Points arrive one at a time in the plane, each with a weight. You want to match them into pairs to maximize total weight, subject to one geometric constraint: the line segments connecting matched pairs cannot cross. You must decide, as each point arrives, whether and how to match it. The matched pairs' segments must form a non-crossing configuration — a planar matching.
The question is how well an online algorithm can compete with the best offline solution, which sees all points before deciding.
For deterministic algorithms with arbitrary weights, the answer is: not at all. No deterministic algorithm can achieve any finite competitive ratio. An adversary can exploit the algorithm's predictability to construct point sequences where the algorithm is forced into a geometric configuration that blocks all future high-weight matches. The non-crossing constraint means a single bad segment can partition the plane, making large regions of it unreachable. A deterministic algorithm's choices are predictable, so the adversary places the valuable points in the blocked regions.
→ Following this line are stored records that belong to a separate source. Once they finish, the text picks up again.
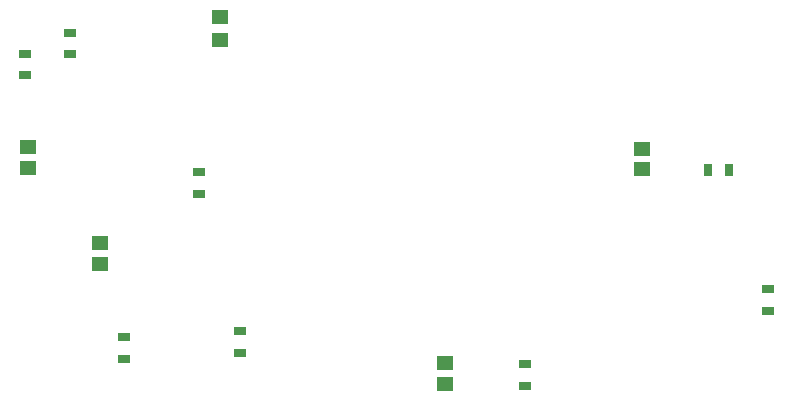
<source format=gbr>
G04 EAGLE Gerber RS-274X export*
G75*
%MOMM*%
%FSLAX34Y34*%
%LPD*%
%INSolderpaste Bottom*%
%IPPOS*%
%AMOC8*
5,1,8,0,0,1.08239X$1,22.5*%
G01*
%ADD10R,1.370000X1.170000*%
%ADD11R,1.470000X1.170000*%
%ADD12R,1.098400X0.698400*%
%ADD13R,0.698400X1.098400*%


D10*
X78740Y364880D03*
X78740Y381880D03*
D11*
X241300Y472600D03*
X241300Y492600D03*
D10*
X139700Y300600D03*
X139700Y283600D03*
D12*
X223520Y360790D03*
X223520Y342790D03*
X114300Y478900D03*
X114300Y460900D03*
X76200Y461120D03*
X76200Y443120D03*
X160020Y203090D03*
X160020Y221090D03*
X257810Y226170D03*
X257810Y208170D03*
D10*
X431800Y199000D03*
X431800Y182000D03*
X598170Y363610D03*
X598170Y380610D03*
D12*
X499110Y198230D03*
X499110Y180230D03*
X704850Y243730D03*
X704850Y261730D03*
D13*
X653940Y363220D03*
X671940Y363220D03*
M02*

</source>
Randomized algorithms, by contrast, achieve a constant competitive ratio. The randomness prevents the adversary from knowing which regions will be blocked, so it cannot reliably place high-weight points in the dead zones.
The sharpest result is about revocability. Give the deterministic algorithm the power to undo its matches — to unmatch a pair and rematch the freed points elsewhere. This is a strictly stronger model. The algorithm can correct its own mistakes. And it still can't achieve a non-trivial competitive ratio.
This means the bottleneck is not commitment. The problem is not that the algorithm makes irrevocable decisions too early. Revocable decisions are equally useless. The problem is that the algorithm makes predictable decisions — whether revocable or not. The adversary doesn't exploit the algorithm's permanence; it exploits its transparency. Every deterministic response to every possible input is computable in advance, and the adversary uses that computability to engineer geometric traps that no sequence of corrections can escape.
Randomization doesn't give the algorithm better judgment. It gives it unpredictability. The matched segments still block future matches; the algorithm still commits to configurations it might regret. But the adversary can no longer know which configurations will emerge, so it can no longer place the high-weight points in the dead zones.
The undo is useless because the problem was never about mistakes. It was about legibility. A coin flip solves what foresight cannot.
"On the Online Weighted Non-Crossing Matching Problem," arXiv:2603.09262 (March 2026).